A few days ago we were having dinner with friends when the conversation turned to a mutual acquaintance. "I find her very difficult to like," one friend said. "She's very spoilt…"
"Self-absorbed," another agreed. "She doesn't share, she's opinionated and she never listens to other people's views…"
And then the killer line. "Of course, it's not surprising because she's an only child…"
There was a silence for a moment and then my husband said: "Nicola is an only child."
Another silence. Then lots of people talking at once: "Oh well, you're the exception that proves the rule…"
It was lucky they said that because otherwise they would have been wearing the delicious apricot and vanilla pudding I had made rather than eating it, and if that's spoilt behaviour then I put my hand up.
It wasn't the first time I had come up against prejudice against only children but it was the most blatant example and it certainly made me think. As a writer I have sometimes used birth order when I've been fleshing out my characters. The heroine of my next book, Whisper of Scandal, is the eldest of three girls and makes a spectacular escape from caring for her younger sisters by running off with an out-and-out cad. In one of my early books there was some vicious sibling rivalry going on between two sisters.
Generalisations about birth order include:
The most responsiblity is given to the eldest child. They develop strong leadership qualities. However they also have to bear the brunt of strong parental supervision and heavy parental expectations. Most family photo albums apparently feature twice as many pictures of the eldest child as of their siblings, particularly when they are babies or toddlers. They are the trailblazers. Famous firstborn children include Winston Churchill, EM Forster, Danielle Steel, – and David Copperfield.

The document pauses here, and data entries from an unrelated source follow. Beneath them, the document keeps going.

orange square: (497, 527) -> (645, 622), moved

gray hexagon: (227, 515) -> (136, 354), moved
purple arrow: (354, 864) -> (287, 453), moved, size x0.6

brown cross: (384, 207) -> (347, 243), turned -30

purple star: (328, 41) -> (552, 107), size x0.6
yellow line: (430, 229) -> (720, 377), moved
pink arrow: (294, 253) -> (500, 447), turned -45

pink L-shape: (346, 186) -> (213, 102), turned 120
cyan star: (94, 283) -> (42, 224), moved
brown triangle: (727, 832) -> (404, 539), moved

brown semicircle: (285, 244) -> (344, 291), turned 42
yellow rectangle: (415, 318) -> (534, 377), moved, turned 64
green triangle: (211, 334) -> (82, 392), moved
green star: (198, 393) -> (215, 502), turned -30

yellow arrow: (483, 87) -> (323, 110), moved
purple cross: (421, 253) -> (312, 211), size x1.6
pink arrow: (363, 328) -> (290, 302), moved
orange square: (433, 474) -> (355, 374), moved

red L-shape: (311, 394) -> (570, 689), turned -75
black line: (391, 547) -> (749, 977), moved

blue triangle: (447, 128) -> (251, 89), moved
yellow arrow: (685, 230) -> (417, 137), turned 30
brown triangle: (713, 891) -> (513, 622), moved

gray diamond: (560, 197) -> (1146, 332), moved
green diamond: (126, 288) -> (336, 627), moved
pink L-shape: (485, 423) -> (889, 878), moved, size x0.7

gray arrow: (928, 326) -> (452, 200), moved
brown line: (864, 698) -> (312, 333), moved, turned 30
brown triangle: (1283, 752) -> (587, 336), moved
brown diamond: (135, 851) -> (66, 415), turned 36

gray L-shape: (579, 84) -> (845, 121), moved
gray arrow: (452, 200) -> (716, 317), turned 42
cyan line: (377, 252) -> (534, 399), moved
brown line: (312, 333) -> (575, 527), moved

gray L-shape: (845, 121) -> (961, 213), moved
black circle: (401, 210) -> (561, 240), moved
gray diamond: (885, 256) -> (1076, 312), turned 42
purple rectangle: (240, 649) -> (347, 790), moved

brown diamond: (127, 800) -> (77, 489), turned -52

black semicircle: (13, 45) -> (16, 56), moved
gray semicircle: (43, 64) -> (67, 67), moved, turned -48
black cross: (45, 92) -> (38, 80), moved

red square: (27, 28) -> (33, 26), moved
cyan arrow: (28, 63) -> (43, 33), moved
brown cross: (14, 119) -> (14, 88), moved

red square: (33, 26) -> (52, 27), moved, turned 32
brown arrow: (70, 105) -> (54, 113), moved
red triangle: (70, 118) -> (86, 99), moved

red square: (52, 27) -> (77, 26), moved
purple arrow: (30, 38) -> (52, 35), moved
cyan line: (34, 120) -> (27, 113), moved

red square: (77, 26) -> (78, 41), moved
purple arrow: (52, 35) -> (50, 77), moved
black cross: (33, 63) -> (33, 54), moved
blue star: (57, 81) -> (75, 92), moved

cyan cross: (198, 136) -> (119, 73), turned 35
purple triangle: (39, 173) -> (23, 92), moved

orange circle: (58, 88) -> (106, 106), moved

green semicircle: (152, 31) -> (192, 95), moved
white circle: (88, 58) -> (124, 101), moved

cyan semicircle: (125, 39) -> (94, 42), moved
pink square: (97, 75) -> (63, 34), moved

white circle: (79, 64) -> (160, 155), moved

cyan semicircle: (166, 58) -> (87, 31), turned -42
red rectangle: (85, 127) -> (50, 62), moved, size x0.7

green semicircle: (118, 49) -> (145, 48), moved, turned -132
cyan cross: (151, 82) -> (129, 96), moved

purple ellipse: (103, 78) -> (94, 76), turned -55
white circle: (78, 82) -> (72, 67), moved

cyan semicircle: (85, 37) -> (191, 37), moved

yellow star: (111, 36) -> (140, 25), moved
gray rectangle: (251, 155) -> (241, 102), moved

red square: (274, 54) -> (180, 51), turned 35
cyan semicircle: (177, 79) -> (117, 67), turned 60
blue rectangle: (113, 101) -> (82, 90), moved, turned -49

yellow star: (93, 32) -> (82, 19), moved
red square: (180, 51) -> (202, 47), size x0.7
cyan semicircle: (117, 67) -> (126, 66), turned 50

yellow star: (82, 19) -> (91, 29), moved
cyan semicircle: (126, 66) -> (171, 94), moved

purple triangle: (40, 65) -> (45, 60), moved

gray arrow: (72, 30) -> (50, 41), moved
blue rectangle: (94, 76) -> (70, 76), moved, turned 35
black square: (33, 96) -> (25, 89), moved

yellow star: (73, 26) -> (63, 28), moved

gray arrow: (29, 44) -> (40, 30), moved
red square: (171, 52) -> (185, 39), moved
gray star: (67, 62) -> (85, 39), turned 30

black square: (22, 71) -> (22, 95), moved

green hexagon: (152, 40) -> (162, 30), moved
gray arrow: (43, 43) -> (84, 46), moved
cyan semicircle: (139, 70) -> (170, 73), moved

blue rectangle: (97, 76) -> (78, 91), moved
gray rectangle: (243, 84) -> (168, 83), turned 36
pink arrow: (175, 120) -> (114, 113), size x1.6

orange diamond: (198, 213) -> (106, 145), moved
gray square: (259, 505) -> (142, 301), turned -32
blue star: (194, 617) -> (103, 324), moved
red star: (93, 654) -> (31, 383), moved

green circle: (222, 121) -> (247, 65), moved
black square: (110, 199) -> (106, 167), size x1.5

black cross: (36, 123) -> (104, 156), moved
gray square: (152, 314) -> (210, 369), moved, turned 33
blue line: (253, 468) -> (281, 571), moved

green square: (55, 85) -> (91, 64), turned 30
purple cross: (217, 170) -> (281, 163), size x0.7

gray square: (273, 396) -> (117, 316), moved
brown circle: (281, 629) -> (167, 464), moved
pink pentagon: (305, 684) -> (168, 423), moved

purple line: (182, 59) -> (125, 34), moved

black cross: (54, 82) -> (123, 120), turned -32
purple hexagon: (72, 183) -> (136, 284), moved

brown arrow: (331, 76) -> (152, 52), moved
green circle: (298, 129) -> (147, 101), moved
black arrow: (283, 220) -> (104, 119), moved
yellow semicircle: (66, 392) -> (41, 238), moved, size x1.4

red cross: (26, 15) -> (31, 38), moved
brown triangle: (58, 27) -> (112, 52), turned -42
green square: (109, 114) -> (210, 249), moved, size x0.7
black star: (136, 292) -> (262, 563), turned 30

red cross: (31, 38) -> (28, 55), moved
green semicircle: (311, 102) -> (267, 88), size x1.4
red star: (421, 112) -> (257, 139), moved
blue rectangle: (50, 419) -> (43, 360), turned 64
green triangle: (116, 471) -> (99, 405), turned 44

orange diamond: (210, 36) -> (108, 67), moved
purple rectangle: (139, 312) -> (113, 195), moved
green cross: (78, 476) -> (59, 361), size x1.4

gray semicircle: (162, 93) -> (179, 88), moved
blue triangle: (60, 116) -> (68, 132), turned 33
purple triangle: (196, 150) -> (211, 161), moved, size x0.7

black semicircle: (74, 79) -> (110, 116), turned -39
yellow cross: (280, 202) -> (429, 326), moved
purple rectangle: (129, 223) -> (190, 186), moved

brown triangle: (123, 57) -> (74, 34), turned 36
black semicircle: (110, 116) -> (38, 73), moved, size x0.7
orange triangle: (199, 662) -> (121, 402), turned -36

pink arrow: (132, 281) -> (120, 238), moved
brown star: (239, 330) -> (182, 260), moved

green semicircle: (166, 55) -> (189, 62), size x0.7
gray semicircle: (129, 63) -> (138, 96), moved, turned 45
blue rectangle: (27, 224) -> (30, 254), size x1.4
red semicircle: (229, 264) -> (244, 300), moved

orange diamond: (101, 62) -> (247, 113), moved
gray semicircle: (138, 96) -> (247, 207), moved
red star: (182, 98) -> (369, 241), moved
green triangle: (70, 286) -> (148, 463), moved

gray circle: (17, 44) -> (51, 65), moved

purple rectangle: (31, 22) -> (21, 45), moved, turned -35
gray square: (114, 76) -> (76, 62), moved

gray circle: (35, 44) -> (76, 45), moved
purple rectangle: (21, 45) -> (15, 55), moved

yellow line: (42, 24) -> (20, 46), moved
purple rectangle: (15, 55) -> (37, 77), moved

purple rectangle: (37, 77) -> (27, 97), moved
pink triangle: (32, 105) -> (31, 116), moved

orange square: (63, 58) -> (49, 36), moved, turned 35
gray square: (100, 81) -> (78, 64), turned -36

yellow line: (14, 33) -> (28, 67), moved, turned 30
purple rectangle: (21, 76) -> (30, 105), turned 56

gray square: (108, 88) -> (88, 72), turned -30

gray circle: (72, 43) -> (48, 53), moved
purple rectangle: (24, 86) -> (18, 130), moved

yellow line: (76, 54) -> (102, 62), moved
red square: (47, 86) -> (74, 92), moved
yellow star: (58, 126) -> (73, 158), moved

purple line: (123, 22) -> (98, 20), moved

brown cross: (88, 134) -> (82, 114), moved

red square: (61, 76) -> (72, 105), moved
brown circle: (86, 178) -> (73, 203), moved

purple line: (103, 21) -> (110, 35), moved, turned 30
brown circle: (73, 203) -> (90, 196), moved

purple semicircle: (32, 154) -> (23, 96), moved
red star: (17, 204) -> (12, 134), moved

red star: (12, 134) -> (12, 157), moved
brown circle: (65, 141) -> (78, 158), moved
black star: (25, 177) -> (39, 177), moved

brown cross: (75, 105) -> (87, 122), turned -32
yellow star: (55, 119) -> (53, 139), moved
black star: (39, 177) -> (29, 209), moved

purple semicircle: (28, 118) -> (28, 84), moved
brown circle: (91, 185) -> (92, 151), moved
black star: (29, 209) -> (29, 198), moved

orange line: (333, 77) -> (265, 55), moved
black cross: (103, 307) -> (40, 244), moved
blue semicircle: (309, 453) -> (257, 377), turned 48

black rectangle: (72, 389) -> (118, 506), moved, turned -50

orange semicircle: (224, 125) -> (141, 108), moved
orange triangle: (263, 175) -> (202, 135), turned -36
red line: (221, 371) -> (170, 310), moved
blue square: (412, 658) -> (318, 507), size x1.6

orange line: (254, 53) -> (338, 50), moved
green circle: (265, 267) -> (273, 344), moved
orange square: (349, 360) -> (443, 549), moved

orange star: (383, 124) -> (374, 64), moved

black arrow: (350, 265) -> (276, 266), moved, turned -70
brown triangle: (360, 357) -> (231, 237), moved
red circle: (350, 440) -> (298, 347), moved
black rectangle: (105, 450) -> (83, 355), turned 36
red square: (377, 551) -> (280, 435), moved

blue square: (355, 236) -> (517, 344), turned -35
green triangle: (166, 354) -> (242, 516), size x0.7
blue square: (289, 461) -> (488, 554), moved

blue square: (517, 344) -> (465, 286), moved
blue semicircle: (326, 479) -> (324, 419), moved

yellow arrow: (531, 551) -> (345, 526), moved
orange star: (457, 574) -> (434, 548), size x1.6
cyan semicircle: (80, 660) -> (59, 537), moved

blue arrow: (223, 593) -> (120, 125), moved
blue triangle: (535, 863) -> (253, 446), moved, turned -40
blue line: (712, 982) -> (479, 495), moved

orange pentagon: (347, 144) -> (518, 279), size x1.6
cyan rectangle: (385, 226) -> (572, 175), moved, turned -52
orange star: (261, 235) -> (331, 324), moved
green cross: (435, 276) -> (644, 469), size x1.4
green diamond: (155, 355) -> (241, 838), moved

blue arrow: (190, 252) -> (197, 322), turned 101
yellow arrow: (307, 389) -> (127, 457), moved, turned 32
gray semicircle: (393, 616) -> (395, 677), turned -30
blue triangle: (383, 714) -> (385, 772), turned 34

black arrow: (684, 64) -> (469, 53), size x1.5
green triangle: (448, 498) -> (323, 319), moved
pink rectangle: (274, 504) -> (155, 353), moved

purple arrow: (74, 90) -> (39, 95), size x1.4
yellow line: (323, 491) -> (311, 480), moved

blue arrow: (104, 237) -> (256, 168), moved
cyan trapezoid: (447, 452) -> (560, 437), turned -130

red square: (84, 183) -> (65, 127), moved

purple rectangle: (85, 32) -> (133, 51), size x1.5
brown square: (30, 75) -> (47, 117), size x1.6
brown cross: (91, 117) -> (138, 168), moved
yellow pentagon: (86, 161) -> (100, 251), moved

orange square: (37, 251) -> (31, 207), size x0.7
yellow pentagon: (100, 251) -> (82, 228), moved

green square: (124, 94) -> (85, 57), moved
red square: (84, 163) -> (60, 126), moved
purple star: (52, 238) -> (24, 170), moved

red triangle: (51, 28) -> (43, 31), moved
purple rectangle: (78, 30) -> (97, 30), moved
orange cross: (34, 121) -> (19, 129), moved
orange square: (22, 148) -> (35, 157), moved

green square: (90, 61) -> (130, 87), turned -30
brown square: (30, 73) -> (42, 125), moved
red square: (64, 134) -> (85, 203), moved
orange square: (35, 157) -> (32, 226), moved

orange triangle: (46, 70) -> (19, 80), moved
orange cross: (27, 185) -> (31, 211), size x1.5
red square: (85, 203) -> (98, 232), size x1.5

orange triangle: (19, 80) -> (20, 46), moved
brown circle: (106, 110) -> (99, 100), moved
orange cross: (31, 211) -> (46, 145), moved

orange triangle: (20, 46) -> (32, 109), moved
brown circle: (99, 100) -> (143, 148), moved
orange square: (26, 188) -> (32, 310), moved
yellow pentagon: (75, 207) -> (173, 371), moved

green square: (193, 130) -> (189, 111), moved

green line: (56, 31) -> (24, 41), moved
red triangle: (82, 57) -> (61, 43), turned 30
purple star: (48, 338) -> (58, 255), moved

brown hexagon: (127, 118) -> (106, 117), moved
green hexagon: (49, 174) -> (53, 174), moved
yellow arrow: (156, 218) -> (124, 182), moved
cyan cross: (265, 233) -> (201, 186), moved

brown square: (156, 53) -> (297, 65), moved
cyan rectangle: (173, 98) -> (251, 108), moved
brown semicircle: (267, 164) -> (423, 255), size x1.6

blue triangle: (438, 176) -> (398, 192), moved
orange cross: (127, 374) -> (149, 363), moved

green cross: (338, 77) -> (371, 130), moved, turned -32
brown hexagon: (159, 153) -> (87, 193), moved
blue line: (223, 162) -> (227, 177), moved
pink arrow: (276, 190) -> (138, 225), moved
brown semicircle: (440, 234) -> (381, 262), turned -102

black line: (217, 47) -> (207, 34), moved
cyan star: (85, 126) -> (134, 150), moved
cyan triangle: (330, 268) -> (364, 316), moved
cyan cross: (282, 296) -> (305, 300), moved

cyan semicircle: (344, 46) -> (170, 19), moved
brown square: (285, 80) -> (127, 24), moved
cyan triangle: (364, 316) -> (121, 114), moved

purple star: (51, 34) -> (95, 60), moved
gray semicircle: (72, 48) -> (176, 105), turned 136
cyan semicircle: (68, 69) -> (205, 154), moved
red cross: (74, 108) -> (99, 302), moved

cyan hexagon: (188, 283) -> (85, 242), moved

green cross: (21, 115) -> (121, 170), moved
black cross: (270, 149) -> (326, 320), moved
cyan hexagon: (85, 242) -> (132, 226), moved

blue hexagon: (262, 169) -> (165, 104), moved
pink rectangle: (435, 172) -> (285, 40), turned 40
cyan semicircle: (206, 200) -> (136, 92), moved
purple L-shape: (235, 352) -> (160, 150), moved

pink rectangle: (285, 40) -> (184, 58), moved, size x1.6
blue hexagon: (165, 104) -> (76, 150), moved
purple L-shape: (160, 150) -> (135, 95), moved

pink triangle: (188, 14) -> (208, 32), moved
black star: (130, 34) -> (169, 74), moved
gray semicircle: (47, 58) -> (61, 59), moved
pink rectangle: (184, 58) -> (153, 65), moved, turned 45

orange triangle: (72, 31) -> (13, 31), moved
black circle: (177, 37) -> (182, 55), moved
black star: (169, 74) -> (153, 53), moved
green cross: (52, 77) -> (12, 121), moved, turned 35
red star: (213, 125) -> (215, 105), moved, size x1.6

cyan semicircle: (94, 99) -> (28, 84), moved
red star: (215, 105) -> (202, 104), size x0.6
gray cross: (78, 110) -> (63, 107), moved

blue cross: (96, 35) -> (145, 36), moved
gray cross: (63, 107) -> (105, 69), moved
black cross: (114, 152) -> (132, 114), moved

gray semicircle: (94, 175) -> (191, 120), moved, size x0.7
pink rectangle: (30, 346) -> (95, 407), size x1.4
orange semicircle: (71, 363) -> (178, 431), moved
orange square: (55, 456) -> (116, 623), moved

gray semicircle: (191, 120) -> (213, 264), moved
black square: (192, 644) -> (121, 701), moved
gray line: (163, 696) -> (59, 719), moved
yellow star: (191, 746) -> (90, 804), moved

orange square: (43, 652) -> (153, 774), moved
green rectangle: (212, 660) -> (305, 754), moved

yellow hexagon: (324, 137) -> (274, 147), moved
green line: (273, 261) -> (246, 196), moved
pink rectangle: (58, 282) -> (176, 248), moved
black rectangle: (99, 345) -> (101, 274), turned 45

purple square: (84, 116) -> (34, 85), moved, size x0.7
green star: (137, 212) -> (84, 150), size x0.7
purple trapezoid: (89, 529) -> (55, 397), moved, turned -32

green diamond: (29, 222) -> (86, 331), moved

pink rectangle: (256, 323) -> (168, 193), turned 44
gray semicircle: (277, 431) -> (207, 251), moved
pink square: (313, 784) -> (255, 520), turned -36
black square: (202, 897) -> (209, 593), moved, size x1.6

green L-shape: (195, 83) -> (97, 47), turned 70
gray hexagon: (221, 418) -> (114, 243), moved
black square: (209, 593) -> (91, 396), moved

The middle child or children can get squeezed out. They are born into a competitive atmosphere and often behave in the opposite way to the eldest. If the eldest is a high-achiever they may be a trouble-maker, choosing to make their mark in unconventional ways. if the eldest is academic, they will turn to another area in which to excel. They can also be the peace-maker and the one with the most friends. Famous middle children include Princess Diana, Henry VIII and Bill Gates.
The youngest is supposedly indulged and spoiled, the baby of the family who can get away with all the things that their siblings could not. I found it quite difficult to find a list of famous youngest children when I was searching, which was a bit puzzling. The whole birth order thing seems to be skewed to proving its own point ie that it's the firstborn who become famous.
So what do you think? Are you an only, a firstborn or one of a big family? How has that affected you? What about twins? And are theories like birth order useful tools for a writer in developing character or simply too stereotypical?